Wojciech Weiss (1875-1950) was born in Romania, from where in 1888 he moved to Poland with his parents. After finishing the Krakow Gymnasium he began his studies at the School of Fine Arts. Numerous European trips allowed the artist to become acquainted with contemporary artistic trends, which can be found in his works. At the age of only 23, he made his debut at the exhibition of the Warsaw Society for the Encouragement of Fine Arts. Recognized as a promising talent, he was a member of the Polish Artists Society “Sztuka” a year later. For years he regularly exhibited his paintings, winning numerous awards. In his work, one can distinguish different stylistic periods. The first, referred to as expressionist, imbued with symbolism, was characterized by works inspired by the works of Edward Munch. Paintings painted in a dark palette were full of unrest and pessimism. The next – the white period – takes its name from the artist’s search for light. The works of this period, painted in a bright colour scheme, are full of joy of life. Towards the end of his life, he focused on the trend of socialist realism, adapting to the realities of the time.

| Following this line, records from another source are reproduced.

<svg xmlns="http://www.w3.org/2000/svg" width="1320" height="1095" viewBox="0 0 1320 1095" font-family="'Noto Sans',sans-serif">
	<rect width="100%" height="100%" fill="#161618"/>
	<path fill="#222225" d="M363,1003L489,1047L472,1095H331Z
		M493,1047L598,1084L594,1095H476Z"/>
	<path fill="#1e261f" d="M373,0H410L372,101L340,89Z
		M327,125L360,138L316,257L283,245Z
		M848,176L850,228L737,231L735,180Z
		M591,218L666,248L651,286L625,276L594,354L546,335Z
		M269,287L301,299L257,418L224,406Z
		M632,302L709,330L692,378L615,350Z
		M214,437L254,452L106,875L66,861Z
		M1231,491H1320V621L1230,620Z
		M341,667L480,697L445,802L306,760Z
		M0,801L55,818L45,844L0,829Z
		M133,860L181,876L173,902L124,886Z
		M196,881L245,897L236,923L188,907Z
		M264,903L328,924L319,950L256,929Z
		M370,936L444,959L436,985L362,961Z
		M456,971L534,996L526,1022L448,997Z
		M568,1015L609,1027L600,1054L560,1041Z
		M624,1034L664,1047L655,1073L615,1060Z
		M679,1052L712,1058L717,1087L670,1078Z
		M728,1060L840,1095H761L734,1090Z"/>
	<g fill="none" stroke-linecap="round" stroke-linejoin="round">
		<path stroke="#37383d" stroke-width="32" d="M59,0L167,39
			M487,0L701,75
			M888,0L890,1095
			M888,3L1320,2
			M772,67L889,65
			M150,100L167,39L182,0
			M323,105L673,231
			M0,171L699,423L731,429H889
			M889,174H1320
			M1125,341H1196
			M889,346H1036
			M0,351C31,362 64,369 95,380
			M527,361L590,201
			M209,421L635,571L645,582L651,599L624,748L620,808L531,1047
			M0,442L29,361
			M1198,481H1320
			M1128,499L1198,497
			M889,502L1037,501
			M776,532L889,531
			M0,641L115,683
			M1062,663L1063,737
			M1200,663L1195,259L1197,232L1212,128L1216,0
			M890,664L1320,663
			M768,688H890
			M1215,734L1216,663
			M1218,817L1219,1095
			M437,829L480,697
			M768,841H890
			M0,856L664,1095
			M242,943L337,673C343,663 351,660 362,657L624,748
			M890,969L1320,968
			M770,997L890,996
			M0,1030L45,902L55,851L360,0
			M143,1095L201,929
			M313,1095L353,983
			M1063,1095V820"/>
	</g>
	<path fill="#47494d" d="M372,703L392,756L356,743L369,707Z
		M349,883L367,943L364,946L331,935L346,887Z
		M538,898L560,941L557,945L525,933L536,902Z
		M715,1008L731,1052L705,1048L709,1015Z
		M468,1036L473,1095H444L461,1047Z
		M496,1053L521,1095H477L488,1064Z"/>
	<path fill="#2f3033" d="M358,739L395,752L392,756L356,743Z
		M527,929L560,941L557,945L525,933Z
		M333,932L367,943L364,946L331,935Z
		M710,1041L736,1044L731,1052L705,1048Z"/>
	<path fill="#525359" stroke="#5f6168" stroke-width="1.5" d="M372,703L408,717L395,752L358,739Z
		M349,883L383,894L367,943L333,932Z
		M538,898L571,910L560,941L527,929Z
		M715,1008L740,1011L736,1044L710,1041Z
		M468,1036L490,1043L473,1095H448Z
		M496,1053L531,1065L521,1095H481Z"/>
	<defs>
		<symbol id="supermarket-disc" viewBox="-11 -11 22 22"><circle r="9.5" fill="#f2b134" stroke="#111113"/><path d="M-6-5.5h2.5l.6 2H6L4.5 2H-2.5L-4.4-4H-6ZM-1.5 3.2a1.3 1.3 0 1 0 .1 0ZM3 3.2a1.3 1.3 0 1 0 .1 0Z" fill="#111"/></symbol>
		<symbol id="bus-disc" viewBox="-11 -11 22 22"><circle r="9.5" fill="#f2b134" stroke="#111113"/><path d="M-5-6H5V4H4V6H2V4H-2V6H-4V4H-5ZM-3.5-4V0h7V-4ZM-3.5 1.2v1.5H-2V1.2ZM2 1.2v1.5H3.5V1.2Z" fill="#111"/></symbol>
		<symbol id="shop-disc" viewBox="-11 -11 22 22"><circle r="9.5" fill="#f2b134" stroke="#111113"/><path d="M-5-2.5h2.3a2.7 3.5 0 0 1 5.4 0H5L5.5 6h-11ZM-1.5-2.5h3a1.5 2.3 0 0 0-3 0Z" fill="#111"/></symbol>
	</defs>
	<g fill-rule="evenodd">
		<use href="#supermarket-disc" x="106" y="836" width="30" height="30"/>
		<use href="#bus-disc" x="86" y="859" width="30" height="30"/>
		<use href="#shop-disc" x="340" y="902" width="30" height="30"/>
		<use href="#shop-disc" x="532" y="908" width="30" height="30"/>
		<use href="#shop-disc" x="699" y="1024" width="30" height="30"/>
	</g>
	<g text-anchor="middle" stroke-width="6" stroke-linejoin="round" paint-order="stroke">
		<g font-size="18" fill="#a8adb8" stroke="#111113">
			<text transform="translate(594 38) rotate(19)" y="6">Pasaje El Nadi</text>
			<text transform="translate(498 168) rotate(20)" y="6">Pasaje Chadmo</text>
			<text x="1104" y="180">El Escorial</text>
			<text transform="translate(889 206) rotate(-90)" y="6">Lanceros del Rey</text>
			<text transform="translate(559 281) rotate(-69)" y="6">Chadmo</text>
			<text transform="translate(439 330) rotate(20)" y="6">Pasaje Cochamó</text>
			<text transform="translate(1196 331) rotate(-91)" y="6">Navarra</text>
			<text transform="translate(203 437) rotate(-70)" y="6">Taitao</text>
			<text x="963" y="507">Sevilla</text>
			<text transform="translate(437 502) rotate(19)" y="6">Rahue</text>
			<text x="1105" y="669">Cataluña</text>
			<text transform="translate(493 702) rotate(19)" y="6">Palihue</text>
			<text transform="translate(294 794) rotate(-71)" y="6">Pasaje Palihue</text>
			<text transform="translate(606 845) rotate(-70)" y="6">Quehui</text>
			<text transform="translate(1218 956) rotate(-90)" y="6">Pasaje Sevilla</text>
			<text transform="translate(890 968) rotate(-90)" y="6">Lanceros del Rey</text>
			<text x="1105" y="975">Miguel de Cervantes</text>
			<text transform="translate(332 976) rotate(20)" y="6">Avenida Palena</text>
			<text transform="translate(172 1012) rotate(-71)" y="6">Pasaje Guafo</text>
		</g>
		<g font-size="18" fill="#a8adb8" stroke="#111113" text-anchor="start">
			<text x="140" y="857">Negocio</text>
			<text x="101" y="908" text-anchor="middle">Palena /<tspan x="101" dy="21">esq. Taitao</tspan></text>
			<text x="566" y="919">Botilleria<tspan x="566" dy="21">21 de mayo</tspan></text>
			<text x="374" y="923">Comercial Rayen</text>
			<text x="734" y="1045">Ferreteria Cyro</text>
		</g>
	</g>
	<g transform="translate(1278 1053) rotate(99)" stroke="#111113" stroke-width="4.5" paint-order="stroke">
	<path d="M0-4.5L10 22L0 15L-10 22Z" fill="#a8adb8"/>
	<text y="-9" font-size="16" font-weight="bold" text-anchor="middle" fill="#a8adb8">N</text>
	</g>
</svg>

Description of the painting:
The painting by Weiss transports us to a winter scene of an unnamed city. In the middle of a wide, muddy street, a majestic carriage can be seen in the distance, from which a procession of black coaches slowly rolls along. Accompanied by silhouettes of people walking along the sides, crouched under umbrellas, mourners. The sadness of the funeral procession and the wet, twilight atmosphere are accompanied by black holes, synthetically characterized by tenements. They are not able to revive the faint light of the gas lamps visible here and there. Marking the retreating line of roofs and accompanying the flaming coach lamps, they illuminate the last journey of the deceased. The most prominently placed, standing alone in the foreground, completes and closes this perfect, diagonal-cross composition. At the same time, its expressive light and black pillar correspond to the centrally placed carriage. It also separates the extreme parts of the pictorial field, preventing the intolerable symmetry of the whole, balanced by the view of the side, empty street.

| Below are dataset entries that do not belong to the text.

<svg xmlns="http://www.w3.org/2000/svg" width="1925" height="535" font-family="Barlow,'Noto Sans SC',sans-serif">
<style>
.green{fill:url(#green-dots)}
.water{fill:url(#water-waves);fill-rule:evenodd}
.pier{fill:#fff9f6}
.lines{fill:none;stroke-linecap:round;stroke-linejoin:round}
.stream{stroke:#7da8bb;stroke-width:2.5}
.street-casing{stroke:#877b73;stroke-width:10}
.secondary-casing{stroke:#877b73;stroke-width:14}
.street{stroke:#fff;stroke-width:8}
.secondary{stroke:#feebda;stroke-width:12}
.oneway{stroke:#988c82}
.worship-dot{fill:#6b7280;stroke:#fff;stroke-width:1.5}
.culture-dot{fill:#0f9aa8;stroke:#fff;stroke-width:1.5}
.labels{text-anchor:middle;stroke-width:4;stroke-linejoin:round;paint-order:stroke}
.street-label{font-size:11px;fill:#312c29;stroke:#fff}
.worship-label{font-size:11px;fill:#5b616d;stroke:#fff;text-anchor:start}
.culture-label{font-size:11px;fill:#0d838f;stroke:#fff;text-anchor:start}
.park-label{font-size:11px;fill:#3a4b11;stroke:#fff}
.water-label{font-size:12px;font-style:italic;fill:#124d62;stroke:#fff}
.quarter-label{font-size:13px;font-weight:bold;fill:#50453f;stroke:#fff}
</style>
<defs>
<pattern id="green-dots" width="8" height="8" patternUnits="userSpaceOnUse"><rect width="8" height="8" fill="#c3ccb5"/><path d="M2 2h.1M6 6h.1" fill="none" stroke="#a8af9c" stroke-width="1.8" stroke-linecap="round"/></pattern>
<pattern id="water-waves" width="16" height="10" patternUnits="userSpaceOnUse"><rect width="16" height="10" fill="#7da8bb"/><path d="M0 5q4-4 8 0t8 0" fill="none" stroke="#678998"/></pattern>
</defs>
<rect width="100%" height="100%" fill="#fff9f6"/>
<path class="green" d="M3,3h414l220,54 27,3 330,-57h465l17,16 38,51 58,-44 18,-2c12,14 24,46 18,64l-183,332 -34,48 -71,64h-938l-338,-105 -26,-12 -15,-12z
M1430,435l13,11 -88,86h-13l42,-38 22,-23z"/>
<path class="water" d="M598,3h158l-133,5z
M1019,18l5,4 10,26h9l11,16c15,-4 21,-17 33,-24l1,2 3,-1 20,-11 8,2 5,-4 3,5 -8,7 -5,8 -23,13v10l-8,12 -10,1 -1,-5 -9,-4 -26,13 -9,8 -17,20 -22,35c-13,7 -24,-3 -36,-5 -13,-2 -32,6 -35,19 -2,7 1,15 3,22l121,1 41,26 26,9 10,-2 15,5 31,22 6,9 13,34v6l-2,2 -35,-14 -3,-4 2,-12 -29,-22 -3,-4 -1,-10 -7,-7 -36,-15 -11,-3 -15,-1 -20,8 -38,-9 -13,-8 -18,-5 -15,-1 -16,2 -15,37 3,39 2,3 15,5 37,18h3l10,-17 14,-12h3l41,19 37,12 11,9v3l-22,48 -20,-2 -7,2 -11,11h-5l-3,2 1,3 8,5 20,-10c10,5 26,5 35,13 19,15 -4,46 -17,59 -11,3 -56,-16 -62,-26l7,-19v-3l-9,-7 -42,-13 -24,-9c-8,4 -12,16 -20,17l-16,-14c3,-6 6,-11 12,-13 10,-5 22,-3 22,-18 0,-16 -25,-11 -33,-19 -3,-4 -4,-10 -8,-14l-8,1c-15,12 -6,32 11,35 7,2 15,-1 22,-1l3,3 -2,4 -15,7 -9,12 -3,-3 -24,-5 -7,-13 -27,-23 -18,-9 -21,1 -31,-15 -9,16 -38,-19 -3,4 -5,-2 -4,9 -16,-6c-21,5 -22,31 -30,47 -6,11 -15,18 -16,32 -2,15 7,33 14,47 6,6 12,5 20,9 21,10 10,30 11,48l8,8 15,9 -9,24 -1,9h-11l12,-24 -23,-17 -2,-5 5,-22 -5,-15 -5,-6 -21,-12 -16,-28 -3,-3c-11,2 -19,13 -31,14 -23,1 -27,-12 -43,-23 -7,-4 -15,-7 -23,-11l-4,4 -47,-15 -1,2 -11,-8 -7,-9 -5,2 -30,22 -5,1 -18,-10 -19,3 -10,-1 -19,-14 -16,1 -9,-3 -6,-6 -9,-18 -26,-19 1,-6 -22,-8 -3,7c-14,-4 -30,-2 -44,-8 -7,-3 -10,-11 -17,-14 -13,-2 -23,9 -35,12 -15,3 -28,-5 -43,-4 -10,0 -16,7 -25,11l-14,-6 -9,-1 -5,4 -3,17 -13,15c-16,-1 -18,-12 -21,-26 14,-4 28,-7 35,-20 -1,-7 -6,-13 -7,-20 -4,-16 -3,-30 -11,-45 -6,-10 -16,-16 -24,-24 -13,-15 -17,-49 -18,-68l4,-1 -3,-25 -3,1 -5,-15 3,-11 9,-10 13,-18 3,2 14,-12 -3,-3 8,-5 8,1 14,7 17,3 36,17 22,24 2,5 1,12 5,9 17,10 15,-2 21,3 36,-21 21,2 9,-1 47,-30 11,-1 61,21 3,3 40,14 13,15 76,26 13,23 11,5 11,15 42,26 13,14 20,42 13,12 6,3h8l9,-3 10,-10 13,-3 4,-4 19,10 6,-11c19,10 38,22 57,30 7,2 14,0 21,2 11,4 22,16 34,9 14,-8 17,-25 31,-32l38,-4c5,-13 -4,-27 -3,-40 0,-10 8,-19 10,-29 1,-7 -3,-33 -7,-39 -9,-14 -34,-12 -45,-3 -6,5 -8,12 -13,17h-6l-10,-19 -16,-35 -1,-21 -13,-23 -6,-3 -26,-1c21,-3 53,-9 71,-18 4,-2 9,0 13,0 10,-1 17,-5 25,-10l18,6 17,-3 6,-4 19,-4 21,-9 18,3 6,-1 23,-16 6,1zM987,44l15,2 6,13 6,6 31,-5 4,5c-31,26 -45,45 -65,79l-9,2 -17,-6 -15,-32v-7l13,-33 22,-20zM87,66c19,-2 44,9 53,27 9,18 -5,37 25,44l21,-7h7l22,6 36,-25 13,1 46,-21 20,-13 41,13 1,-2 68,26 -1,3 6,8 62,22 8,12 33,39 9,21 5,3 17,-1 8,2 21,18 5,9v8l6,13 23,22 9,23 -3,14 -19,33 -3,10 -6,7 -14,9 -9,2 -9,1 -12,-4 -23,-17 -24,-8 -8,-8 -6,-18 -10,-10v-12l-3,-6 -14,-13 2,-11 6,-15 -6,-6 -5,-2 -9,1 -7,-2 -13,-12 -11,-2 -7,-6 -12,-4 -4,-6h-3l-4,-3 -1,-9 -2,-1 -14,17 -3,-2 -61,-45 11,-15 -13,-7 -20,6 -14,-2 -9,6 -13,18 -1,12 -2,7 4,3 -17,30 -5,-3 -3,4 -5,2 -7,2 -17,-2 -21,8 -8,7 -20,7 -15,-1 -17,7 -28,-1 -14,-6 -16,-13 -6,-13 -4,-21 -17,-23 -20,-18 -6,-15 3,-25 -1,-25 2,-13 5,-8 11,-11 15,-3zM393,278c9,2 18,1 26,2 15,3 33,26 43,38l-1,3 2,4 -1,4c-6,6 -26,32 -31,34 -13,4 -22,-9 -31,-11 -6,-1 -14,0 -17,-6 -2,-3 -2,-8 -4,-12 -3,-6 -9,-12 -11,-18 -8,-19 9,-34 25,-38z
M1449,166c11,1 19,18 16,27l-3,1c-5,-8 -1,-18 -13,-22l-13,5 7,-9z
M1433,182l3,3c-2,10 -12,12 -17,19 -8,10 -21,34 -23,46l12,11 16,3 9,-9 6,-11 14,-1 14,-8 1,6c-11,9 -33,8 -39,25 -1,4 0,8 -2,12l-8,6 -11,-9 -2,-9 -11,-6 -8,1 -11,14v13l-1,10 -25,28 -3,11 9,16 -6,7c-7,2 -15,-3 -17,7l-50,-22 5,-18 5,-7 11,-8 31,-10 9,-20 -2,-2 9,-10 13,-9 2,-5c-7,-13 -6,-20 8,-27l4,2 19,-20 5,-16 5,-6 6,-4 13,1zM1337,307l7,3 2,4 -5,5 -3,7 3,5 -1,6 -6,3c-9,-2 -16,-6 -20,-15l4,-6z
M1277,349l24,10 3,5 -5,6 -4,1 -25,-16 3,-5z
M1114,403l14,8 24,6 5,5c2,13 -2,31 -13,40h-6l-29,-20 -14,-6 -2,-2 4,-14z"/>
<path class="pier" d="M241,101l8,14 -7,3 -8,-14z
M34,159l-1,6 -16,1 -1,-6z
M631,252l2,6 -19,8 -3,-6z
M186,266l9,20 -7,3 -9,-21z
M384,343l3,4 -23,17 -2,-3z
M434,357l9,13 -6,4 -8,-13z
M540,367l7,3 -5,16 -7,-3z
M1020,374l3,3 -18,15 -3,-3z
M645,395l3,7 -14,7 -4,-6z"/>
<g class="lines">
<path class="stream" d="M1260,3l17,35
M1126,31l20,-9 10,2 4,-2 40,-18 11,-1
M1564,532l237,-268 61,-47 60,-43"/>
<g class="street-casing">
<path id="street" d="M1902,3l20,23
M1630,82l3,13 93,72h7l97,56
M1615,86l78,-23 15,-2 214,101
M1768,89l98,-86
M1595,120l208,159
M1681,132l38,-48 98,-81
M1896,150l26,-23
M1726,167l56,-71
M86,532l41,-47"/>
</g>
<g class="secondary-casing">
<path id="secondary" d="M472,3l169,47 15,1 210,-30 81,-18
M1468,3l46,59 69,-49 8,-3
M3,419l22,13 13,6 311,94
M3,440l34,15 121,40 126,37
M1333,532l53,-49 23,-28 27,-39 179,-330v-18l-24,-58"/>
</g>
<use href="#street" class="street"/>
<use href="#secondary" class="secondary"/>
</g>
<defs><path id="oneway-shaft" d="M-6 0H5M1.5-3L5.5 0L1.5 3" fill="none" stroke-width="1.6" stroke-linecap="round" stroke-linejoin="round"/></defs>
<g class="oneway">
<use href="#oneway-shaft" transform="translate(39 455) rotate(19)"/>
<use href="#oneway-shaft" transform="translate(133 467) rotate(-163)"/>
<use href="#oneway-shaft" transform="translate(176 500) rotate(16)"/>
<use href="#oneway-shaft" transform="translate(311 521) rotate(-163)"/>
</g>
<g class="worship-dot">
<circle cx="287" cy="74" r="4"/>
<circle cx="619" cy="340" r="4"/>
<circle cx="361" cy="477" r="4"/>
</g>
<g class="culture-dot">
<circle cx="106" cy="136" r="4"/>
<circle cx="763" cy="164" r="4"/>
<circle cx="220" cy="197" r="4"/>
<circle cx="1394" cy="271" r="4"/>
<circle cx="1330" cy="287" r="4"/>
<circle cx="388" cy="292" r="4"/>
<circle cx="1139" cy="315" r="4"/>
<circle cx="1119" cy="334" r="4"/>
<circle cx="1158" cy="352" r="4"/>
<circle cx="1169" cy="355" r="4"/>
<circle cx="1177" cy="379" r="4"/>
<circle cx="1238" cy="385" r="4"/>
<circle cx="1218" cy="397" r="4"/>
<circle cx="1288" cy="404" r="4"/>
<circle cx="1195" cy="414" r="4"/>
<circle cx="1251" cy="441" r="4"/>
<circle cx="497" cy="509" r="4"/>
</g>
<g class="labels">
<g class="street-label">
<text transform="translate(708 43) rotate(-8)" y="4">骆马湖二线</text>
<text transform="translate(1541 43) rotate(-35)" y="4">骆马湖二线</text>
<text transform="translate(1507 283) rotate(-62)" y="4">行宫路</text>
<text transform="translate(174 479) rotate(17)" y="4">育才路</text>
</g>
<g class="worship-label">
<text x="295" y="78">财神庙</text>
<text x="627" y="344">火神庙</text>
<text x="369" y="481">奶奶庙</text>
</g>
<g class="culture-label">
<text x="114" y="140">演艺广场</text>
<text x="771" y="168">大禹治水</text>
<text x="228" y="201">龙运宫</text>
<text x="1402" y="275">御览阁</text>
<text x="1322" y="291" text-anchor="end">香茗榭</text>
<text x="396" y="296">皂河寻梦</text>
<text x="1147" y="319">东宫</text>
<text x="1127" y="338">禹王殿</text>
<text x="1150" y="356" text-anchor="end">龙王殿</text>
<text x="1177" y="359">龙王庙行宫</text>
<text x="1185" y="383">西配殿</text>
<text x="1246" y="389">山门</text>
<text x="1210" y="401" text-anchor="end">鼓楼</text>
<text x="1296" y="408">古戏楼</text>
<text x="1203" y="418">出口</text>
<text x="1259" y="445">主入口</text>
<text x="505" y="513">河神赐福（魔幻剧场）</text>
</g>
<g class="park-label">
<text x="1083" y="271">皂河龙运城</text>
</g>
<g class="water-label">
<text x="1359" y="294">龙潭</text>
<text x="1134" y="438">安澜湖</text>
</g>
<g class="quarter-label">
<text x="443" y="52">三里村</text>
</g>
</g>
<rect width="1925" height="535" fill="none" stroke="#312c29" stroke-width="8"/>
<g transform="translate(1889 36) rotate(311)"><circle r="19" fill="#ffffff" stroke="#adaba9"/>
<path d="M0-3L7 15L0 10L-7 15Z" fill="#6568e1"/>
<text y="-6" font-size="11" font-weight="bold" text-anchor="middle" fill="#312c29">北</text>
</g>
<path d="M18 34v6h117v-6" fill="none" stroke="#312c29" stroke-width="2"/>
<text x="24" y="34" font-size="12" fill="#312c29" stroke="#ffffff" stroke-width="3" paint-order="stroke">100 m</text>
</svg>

The artist used almost a monochromatic palette. It consists of the dirty grays of the urban landscape and muted blues of the sky covered with heavy clouds. Against this background, the dominating black of the funeral procession and the white of the melting, touched by blue snow stand out particularly.
This work, of first-rate importance for Polish modernism, reflects the tradition of city nocturnes filled with a sense of alienation and sadness by Gierymski and Pankiewicz, and the sensitivity to the problem of light and colour acquired from the Wyczółkowski studio. The influence of the then very popular Japanese art, which emphasizes the significance of emptiness as an essential “positive” means of expression, is also noticeable here.
The influence of the expressionistic art of Edward Munch, which was introduced to him by Stanisław Przybyszewski, can also be seen. At this early stage of his work, he also accepted Przybyszewski’s catastrophic and Manichean vision of the world. It was particularly felt in the decadent atmosphere of the big city, identified with this satanic, full of the vision of death “metropolis”, or “as Przybyszewski put it, interpreting Munch – hostile to human nature”.
In it, the funeral scene becomes almost an emotionless “social phenomenon that has nothing to do with the afterlife”. In the world of predatory capitalism and growing skepticism, the lofty poetry of death was replaced by a feeling of confusion and hopelessness. Using the characterization of the “Peasant’s Coffin” painted by Aleksander Gierymski a few years earlier, one could say that: “Everything that was heroic, morally uplifting, picturesque, Arcadian, mystical and supernatural in the iconography of death, cemetery and funeral has passed away. What remains is human despair, which, intensified by the artist’s artistic means, giving it symbolic power, becomes a kind of silent complaint about the completely earthly human plight. ”** The place of realistic representation was already taken by the “Munch” deformation, incorporating Weiss’s work in the circle of symbolizing expressionism.
On the other hand, the “monochromatism of the colour range” “places it [..] on the subtle border of transition from the first phase of the artist’s modernist art to the next, the so-called white period of his painting”. A period announcing his mature work in the post-impressionist colourist trend and “Arcadian vision of the world, imbued with admiration for the beauty of nature” **.
The number of paintings we find in the Rogaliński Gallery from this time suggests that it must have been particularly close to Edward A. Raczyński. However, together with them, he acquired the discussed earlier painting, which is located between the Courbet’s realistic “Funeral in Ornans”, which was admired by Weiss in Paris, and the “Funeral of a Strike Participant” by Stanisław Fabjański from 1907, which is an example of a fighting art.
An open question remains whether this was decided only by the outstanding painting value of the “Funeral” or the readable in it Manichean, dualistic vision of the world, which takes two opposing elements as the principle of being: light and goodness, and darkness and evil. On the other hand, the symbolism of the square as a perfect figure associated with the inevitable death, but also the heavenly Jerusalem, concealed in the painting.